Active management is a “negative-sum” game and the asset management industry is investing too much money and effort in it, argues Towers Watson.

Speaking at the Towers Watson Ideas Exchange in Melbourne last week, global head of the Thinking Ahead Group Tim Hodgson conceded that a limited amount of active management can be “incredibly useful for society”.

“Partly it’s about the raw, red-blooded competition that sets prices and makes them efficient,” Mr Hodgson said.

“My problem with these active managers is that it turns out that they are providing closet index tracking but charging an active fee,” he said. “So they are destroying value as far as society is concerned."

Active management is a ‘tragedy of the commons’ activity, he said.

“It is perfectly rational for a single investor to hire an expert to make sure that they don’t own ‘less good’-quality assets,” Mr Hogdson said, “but if word gets out, other investors are going to hire their own people to ensure that they’re not left holding the less-good assets.”

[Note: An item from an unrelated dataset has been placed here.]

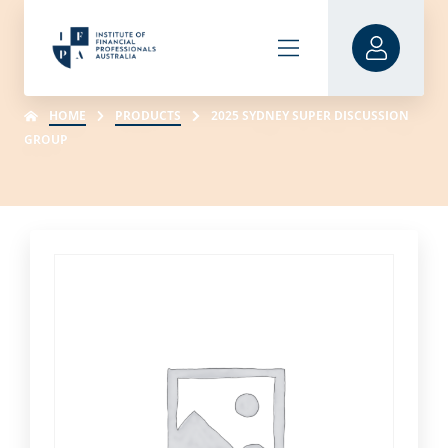
HOME
PRODUCTS
2025 SYDNEY SUPER DISCUSSION
GROUP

The end result is an escalating ‘arms race’ that leaves exactly the same set of assets in the investable universe, Mr Hodgson said.

“[The same assets] are still owned by the investors, but now we have a big layer of expensive intermediaries to pay, and therefore we should have less alpha-seeking than we do at present.”

Up to 70 per cent of assets could be managed via an index tracker without sacrificing the market efficiency active management provides, he argued.

“Is 70 per cent in passive the right number? I don’t know. It is my educated guess.

“But with 30 per cent of the assets being aggressively competed over, we’re probably close enough to efficient prices,” Mr Hodgson said.

The Thinking Ahead Group recently conducted a survey that included the statement “Too much effort is spent hunting for alpha” – and only 17 per cent of asset managers agreed with it, he said.

Mr Hodgson said he was, however, encouraged that there is a ‘core’ of people in the industry that realise “alpha is a negative-sum game and maybe we’re spending too much effort on it”.